4. First wind project taking financial investment decision on a merchant basis
Wind developers and their financial backers historically looked to de-risk projects with guaranteed price (e.g. strike price) and offtake (all power produced can be sold). 2018 saw zero-subsidy awards in Germany, but with offtake guaranteed. 2019 saw the first offshore wind auctions in the UK with strike prices likely to be below wholesale price, meaning there may be no cost to the taxpayer for those projects coming online from 2023.
While many developers will want to maintain the security of guaranteed price, we expect to see the first UK project sanctioned in 2020 outside a state support framework for the entire project life. The returns on offer are potentially much higher, but it comes with risk if energy prices fall.

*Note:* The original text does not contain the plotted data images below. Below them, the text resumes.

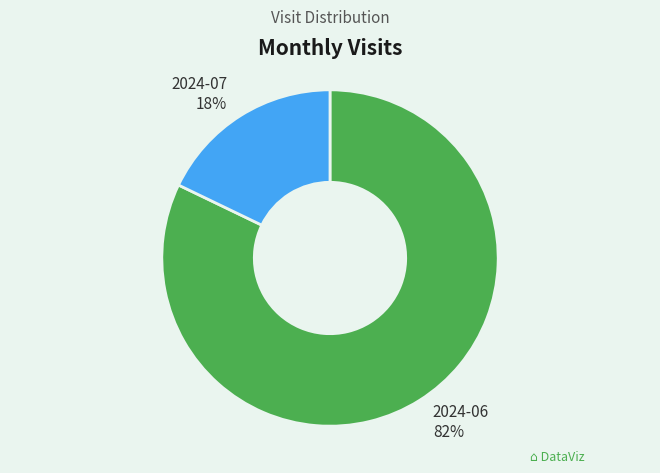

Is the sum of 2024-07 and 2024-06 greater than half?

Yes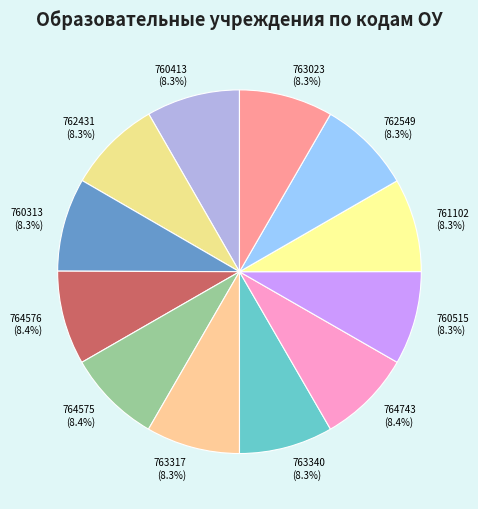

What portion of the pie excludes 762549?

91.7%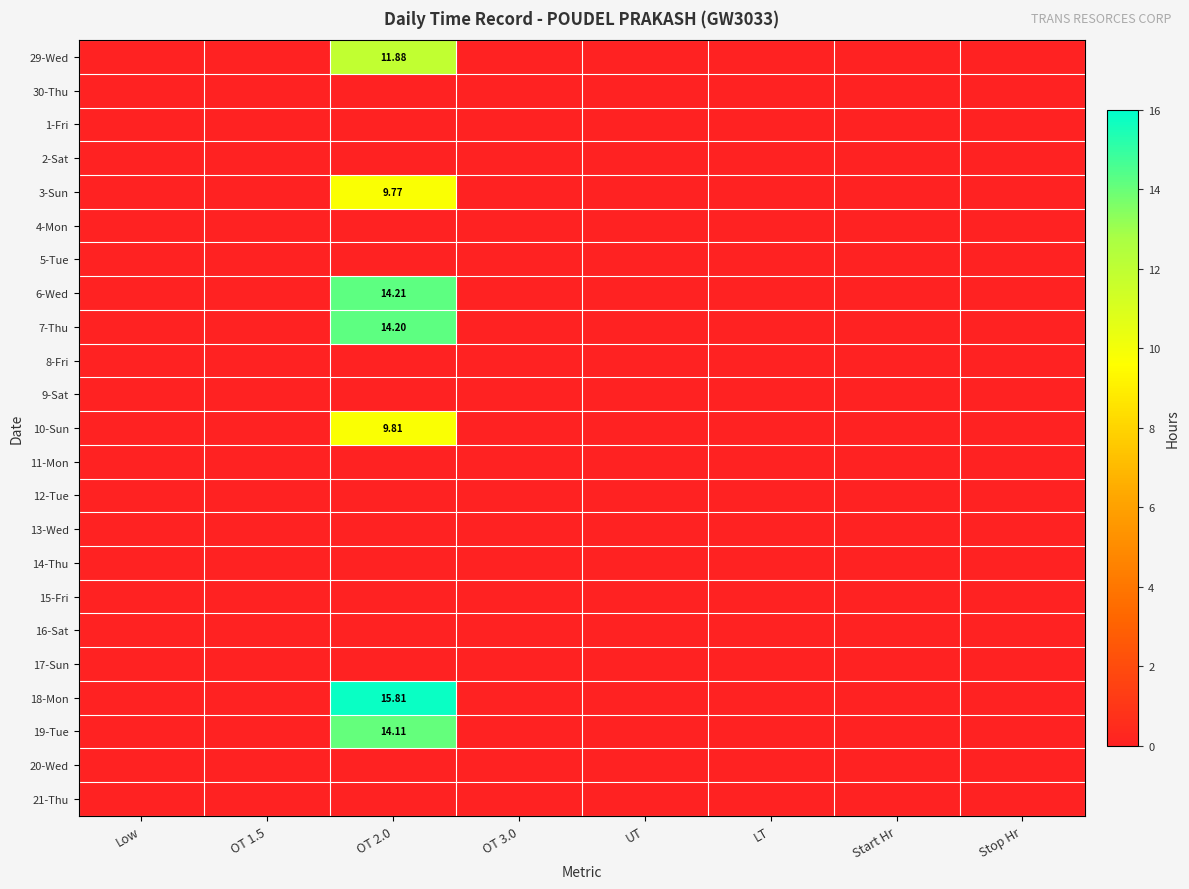

What is the sum of all 7-Thu values?

14.2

5. Data and digital challenges and opportunities
2020 could see further advancements in cybersecurity. ORE Catapult is tackling this growing issue head on under the Wind Digital Innovations Forum which looks to develop a digital transformation roadmap and cybersecurity standards for the UK wind industry in its first year.
During 2020, advancements in drone technology could allow spare parts to be delivered to an offshore wind farm for repair. Vessel costs are a large cost component of operations and maintenance, so reducing the requirement for vessels will keep the sector competitive. ORE Catapult is one of the companies spearheading the robotics and autonomous systems technology in offshore wind this year through projects such as MIMRee. The MIMRee (Multi-Platform Inspection Maintenance and Repair in Extreme Environments) project looks to combine cross-sector robotics and AI expertise to prove that offshore wind maintenance missions can be conducted by unmanned robots.